▶ **Your task**: Extend the account of the church board meeting past its final sentence.

▶ **Document extract**:

....

The meeting started well enough. Approximately two hundred church members were present, including fifty teens from the youth group. The pastor and individual church members spoke, describing all of the things that the church had done in response to Mr. Smith’s complaint. I spoke and described the legal framework. But the real highlight of the meeting was provided by the teenagers. Several of them gave profoundly moving accounts of how their lives had been changed by the Trinity youth ministry. One young woman described her previous life in witchcraft, others described lives full of alcohol, violence, and hopelessness. One teenager brought down the house when he stood up, surveyed the court-like surroundings of the meeting room, and declared, "I always knew I’d end up in court; I just thought it’d be as a criminal." I concluded Trinity’s case by asking the board not to impose an illegal "cone of silence" on a congregation that was doing so much good. It was a powerful presentation.
The Smiths spoke next. They distorted the facts, took statements out of context, and spoke with much anger and passion. They attacked me, the pastor, the youth pastor, and even my father. It was terrible to endure, and it became even more uncomfortable when I noticed that several members of the board were nodding throughout Mr. Smith’s speech, often glaring at the pastor and at me.

....

▶ **Dataset content**:
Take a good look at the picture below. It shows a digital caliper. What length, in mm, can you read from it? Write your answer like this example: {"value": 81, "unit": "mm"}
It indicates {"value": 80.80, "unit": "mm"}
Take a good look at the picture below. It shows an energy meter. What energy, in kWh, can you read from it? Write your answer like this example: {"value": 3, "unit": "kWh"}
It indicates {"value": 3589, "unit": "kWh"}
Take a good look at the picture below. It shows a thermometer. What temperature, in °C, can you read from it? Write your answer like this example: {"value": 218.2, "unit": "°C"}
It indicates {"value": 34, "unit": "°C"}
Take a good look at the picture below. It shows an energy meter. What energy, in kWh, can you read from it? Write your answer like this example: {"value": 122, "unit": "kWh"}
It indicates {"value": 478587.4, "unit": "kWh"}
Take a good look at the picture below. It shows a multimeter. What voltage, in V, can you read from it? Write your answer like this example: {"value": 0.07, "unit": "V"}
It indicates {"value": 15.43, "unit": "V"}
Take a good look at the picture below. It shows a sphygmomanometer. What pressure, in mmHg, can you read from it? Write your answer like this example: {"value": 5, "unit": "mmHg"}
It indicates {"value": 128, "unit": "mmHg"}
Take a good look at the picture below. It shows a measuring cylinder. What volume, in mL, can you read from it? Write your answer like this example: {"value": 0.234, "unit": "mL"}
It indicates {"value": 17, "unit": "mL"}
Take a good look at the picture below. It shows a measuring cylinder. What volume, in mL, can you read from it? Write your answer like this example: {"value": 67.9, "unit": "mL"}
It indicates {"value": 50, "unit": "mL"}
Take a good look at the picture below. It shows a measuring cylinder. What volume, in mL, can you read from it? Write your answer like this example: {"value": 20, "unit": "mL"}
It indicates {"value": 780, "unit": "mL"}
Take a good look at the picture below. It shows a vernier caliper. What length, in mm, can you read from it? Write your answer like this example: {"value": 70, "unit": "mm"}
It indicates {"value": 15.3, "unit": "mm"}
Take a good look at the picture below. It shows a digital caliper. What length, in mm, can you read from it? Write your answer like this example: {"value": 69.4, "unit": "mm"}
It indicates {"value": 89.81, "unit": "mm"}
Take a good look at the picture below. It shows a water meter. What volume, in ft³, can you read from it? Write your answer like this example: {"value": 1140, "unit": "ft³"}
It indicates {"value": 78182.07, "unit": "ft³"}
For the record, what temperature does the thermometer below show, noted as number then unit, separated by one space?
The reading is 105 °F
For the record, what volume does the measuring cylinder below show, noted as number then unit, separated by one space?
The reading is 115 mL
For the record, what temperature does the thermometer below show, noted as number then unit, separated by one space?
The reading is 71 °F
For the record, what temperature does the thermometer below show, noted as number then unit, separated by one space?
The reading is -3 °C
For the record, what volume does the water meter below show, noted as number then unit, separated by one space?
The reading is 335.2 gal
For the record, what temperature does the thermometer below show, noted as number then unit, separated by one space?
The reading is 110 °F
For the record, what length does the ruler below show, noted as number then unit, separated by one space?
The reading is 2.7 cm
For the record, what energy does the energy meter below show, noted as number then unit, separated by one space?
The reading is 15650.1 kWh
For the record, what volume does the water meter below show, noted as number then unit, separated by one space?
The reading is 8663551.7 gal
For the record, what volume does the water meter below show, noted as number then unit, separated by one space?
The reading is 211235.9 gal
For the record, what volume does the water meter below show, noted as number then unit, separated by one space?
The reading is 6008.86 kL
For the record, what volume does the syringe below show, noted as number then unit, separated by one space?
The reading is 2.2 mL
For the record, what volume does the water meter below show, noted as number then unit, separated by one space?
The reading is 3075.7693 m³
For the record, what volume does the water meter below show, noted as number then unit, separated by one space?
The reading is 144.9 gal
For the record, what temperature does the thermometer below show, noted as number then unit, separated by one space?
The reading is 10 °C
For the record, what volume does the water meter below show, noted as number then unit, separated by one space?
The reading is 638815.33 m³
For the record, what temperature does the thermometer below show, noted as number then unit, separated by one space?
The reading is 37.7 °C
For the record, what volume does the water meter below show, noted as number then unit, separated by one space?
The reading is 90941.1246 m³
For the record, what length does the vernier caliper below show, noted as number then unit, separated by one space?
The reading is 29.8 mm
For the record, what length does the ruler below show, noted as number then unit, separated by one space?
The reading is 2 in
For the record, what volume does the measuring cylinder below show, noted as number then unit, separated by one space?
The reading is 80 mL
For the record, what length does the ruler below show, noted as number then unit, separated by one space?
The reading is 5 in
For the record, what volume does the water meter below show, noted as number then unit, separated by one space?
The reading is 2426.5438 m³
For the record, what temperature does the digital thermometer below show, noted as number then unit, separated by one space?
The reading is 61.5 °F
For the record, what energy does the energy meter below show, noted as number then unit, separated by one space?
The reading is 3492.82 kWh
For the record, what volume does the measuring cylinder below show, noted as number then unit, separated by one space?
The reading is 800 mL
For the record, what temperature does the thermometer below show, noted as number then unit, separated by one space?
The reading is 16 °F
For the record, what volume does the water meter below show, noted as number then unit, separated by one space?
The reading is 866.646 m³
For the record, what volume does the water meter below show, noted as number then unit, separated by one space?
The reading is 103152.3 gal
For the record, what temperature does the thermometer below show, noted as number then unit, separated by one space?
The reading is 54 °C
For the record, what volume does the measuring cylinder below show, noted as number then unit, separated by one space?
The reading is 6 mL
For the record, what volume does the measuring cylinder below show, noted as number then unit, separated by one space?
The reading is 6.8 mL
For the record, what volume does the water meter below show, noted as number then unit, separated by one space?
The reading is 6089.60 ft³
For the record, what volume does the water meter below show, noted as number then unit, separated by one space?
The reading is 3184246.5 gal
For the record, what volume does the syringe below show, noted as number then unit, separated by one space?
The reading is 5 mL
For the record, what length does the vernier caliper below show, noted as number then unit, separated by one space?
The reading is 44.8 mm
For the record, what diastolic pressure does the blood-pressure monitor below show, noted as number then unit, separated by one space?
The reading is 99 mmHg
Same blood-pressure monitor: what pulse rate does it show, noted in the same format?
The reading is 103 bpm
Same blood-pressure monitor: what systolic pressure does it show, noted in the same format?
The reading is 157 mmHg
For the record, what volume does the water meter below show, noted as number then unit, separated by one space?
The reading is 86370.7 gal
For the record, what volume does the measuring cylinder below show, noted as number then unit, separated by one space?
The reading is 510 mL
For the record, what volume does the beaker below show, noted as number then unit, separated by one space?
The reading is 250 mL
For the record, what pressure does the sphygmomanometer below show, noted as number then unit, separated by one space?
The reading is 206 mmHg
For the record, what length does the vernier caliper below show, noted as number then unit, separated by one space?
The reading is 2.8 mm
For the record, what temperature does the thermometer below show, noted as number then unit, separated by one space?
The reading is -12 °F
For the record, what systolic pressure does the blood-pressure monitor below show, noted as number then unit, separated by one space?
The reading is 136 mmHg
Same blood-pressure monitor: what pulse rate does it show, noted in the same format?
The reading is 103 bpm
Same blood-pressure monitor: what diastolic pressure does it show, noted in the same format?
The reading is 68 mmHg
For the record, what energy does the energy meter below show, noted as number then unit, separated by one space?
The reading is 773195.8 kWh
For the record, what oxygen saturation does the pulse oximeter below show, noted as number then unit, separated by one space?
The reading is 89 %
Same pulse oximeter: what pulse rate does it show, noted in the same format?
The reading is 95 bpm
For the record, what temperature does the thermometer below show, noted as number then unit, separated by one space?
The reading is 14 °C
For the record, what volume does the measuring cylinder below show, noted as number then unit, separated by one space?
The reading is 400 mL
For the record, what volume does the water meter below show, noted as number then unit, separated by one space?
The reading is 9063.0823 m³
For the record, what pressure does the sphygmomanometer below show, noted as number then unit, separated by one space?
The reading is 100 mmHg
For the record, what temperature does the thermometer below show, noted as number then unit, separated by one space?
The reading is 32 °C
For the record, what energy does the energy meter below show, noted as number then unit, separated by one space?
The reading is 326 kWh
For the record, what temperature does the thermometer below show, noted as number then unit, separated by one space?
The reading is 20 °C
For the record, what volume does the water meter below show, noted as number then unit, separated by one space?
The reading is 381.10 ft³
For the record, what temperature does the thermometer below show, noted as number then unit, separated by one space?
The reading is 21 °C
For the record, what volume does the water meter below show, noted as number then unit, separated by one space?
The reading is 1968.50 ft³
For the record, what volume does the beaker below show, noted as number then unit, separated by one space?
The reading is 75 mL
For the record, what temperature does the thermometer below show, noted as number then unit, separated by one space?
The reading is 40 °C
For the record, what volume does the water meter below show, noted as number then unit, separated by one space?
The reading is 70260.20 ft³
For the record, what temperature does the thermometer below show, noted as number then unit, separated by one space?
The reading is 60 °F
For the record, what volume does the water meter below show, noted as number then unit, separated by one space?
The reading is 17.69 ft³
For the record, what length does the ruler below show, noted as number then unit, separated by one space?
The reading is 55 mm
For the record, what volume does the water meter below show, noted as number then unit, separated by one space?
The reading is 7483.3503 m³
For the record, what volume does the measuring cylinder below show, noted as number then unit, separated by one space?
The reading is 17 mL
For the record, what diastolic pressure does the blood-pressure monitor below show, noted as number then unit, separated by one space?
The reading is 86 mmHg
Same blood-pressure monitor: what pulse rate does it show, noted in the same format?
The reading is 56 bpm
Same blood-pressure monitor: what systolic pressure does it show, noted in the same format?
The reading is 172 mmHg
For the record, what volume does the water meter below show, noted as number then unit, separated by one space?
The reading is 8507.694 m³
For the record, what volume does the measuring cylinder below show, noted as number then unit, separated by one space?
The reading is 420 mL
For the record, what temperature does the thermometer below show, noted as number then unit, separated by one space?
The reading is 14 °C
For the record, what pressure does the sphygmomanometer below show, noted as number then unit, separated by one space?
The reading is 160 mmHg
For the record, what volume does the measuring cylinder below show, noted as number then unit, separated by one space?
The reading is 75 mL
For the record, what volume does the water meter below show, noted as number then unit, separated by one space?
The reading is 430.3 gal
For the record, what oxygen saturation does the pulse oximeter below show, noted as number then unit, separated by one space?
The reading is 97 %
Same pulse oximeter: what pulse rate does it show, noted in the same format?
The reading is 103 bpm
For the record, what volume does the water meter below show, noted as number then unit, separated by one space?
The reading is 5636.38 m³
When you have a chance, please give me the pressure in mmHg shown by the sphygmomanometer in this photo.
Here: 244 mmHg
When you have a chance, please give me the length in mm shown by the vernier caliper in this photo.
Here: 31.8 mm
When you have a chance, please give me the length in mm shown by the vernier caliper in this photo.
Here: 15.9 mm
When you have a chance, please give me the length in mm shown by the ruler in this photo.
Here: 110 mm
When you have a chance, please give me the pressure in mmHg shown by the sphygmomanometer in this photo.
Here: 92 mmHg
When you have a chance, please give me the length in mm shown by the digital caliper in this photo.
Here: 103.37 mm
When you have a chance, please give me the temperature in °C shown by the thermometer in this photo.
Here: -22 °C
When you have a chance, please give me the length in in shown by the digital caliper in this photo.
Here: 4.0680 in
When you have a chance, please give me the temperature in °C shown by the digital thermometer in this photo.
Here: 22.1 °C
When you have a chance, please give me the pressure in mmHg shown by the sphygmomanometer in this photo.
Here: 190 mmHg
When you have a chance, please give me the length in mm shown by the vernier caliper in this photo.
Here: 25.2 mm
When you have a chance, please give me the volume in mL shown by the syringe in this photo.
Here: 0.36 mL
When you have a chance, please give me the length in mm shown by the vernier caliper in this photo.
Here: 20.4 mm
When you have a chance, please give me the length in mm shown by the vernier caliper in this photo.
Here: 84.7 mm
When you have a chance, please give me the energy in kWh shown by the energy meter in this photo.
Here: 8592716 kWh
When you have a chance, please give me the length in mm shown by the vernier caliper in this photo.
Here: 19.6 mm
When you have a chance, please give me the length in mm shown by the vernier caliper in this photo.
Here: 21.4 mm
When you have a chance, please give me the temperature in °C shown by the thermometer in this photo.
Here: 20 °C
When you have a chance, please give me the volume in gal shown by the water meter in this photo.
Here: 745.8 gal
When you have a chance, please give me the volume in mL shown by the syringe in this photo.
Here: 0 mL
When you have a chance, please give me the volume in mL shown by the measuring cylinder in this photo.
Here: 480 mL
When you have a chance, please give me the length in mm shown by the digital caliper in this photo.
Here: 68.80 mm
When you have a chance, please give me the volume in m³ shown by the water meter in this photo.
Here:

....

▶ **Answer box**:
When Mr. Smith finished, I rose to rebut his statements but was cut short. "It’s late," said the chairman, "and before the meeting, I promised Ms. Smith that this wouldn’t take long." He smiled at her. It was then that I knew we were doomed.
The board deliberated, in a huddle, for no longer than four minutes. The verdict was delivered: Trinity was ordered to adjust its use of the Spirit Life Center so that "no sound whatsoever" could escape its walls. To enforce the board’s order, the county building inspector was told to monitor Trinity’s use of the building. If the board’s orders were violated, he was to padlock its doors shut. If Trinity wanted to continue to use the Spirit Life Center, the board explained, it would have to be completely soundproofed.
We were stunned. The order was so draconian, it was impossible to comply. Even if the teens sang without the accompaniment of instruments, the sound of their singing would drift out the buildings’ windows or through a door as it swung open and shut. The bouncing of a basketball caused faint noise outside the center. Under the literal terms of the board’s order, any sound that escaped the building was illegal, even if that noise did not reach neighboring properties. The implication was clear: the Spirit Life Center, a $300,000 building and the cornerstone of Trinity’s youth outreach efforts, had to be shut down.
I cannot recall a more humiliating, devastating moment in my career. I had let the pastor down. I had let the church down. Most importantly, I had let the teens down—the very ones who had given me more hope and spiritual inspiration than they would ever know.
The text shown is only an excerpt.